Come on, let’s draw a sun: The song comes from the singer’s very popular children’s album of the same name from 1975 with pop songs that Frank Schöbel sang together with children, without the artificiality and perfection of children’s choir recordings on the radio or on vinyl that were common at the time. There was a touch of anarchy and self-empowerment, which was already clear on the record cover. The children take the instruments and start playing while Schöbel and his band members are bound and gagged to watch.

Between fear and love: With the album “What I dream of” (1981), Schöbel ventured into more rocky realms. “Between Fear and Love”, the song is vaguely reminiscent of Phil Collins’ “In the Air Tonight”, still sounds quite fresh 40 years after its release. He’s just not a “pure Schlagerrheinz,” says Schöbel in his current biography, which is well worth reading.

You can do it with me: “I just pull rivets/In all areas/I can’t get anything under my hand/But you need one/And you can’t find one/Then come running to me right away.” In the 1982 fun song, Frank Schöbel presents himself as a clown-esque victim of circumstances. But in truth he never crossed his own lines. Despite attempts to recruit him, he did not spy for state security, and he also refused to join the state party SED.

Christmas in family: A classic is this song from the album of the same name from 1985. With over two million records sold, it is considered the most successful Amiga sound carrier of all time. Several songs are reminiscent of the Christian origins of the festival, which the ideologues would have liked to have forgotten in the 1950s and 1960s.

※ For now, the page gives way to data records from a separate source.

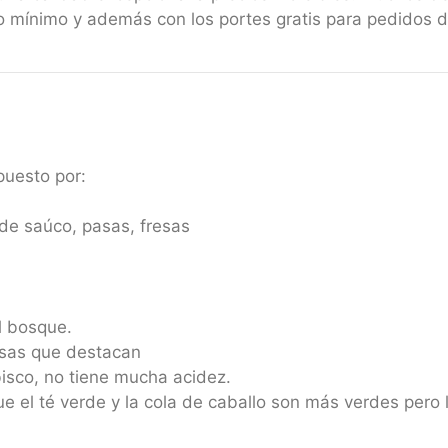
 mínimo y además con los portes gratis para pedidos 
puesto por:
 de saúco, pasas, fresas
l bosque.
esas que destacan
bisco, no tiene mucha acidez.
e el té verde y la cola de caballo son más verdes pero l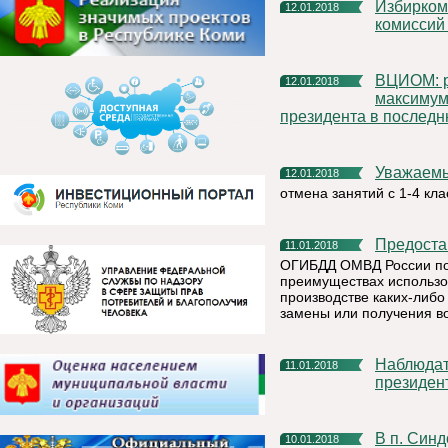
Избирком Коми утвердил график работы участковых
12.01.2018
комиссий 
ВЦИОМ: рейтинг доверия Путину в декабре достиг
12.01.2018
максимум
президента в последн
Уважаем
12.01.2018
отмена занятий с 1-4 кл
Предост
11.01.2018
ОГИБДД ОМВД России по 
преимуществах использов
производстве каких-либо
замены или получения во
Наблюдатели от США войдут в состав миссии ОБСЕ на
11.01.2018
президен
В п. Синдор проходит Первенство Республики Коми по
10.01.2018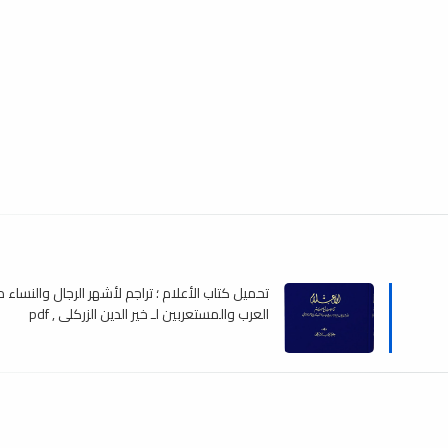
تحميل كتاب الأعلام ؛ تراجم لأشهر الرجال والنساء 
العرب والمستعربين لـ خير الدين الزركلي , pdf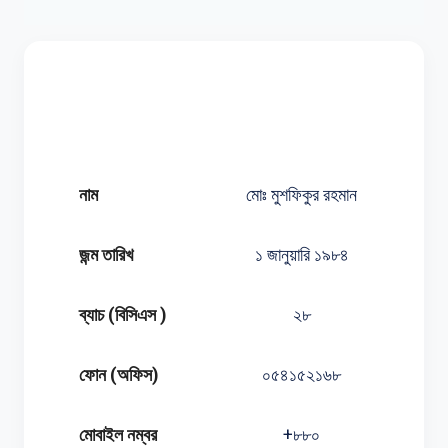
নাম
মোঃ মুশফিকুর রহমান
জন্ম তারিখ
১ জানুয়ারি ১৯৮৪
ব্যাচ (বিসিএস )
২৮
ফোন (অফিস)
০৫৪১৫২১৬৮
মোবাইল নম্বর
+৮৮০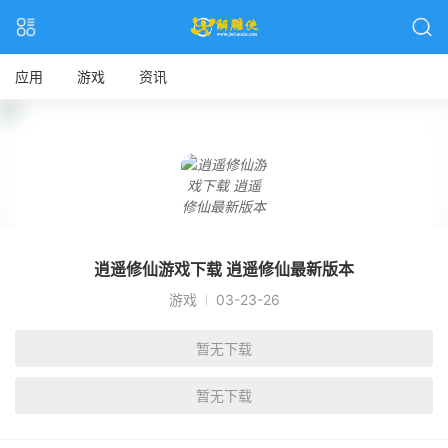
应用
游戏
资讯
逍遥修仙游戏下载 逍遥修仙最新版本
游戏
03-23-26
暂无下载
暂无下载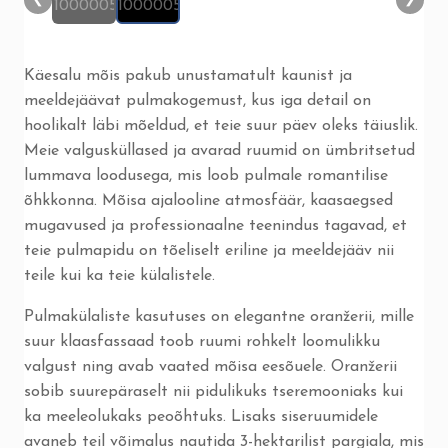
Käesalu mõis pakub unustamatult kaunist ja
meeldejäävat pulmakogemust, kus iga detail on
hoolikalt läbi mõeldud, et teie suur päev oleks täiuslik.
Meie valgusküllased ja avarad ruumid on ümbritsetud
lummava loodusega, mis loob pulmale romantilise
õhkkonna. Mõisa ajalooline atmosfäär, kaasaegsed
mugavused ja professionaalne teenindus tagavad, et
teie pulmapidu on tõeliselt eriline ja meeldejääv nii
teile kui ka teie külalistele.
Pulmakülaliste kasutuses on elegantne oranžerii, mille
suur klaasfassaad toob ruumi rohkelt loomulikku
valgust ning avab vaated mõisa eesõuele. Oranžerii
sobib suurepäraselt nii pidulikuks tseremooniaks kui
ka meeleolukaks peoõhtuks. Lisaks siseruumidele
avaneb teil võimalus nautida 3-hektarilist pargiala, mis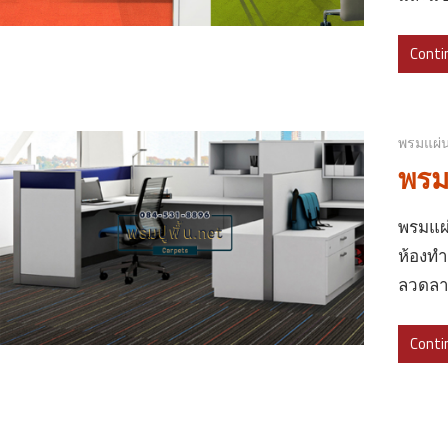
Conti
พรมแผ่
พรมแ
พรมแผ่
ห้องทำ
ลวดลาย
Conti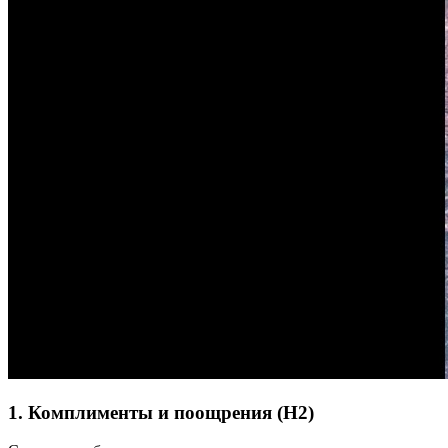
1. Комплименты и поощрения (H2)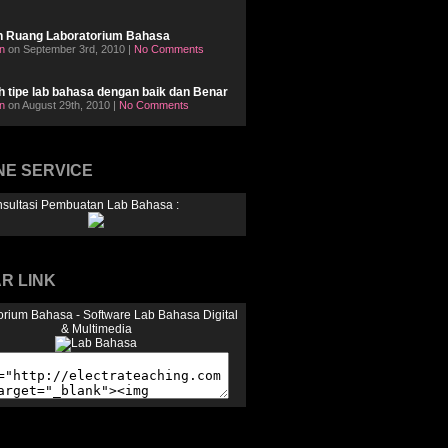
n Ruang Laboratorium Bahasa
n
on September 3rd, 2010 |
No Comments
h tipe lab bahasa dengan baik dan Benar
n
on August 29th, 2010 |
No Comments
NE SERVICE
nsultasi Pembuatan Lab Bahasa :
R LINK
orium Bahasa - Software Lab Bahasa Digital
& Multimedia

We don’t need no more lies: Superficially, the song written by Bernd opinioner (“A little peace”) is a love song. But he’s full of allusions to the situation in the summer of 1989. “We’re not hiding anything anymore/Because we’ve learned/By keeping quiet you lose yourself,” it says. Schöbel was unloaded from the big republic birthday show in the Palace of the Republic for the 40th GDR anniversary. Even later he could become political. In “People wake up” from the album “No matter what happens” (2006) it says: “And again and again empty promises and lots of questions/too many wars, too little peace, but the DAX cannot complain.”

Thank you dear friends: a courage song (2020) and a declaration of love to his fans: “Thank you dear friends, no matter what you do/Hold each other, that feels so good now/Thank you dear friends, it wasn’t always easy/Me too can count on you /Especially at this time.”


Service:

Tickets for music history(s) with Frank Schöbel on February 19th at Klaffenbach Castle in Chemnitz are available in the “Freie Presse” shops.

book tip “Thank you, dear friends – an autobiography by Frank Schöbel with heart and attitude”, Verlag Bild and Heimat, 352 pages, 26.99 euros.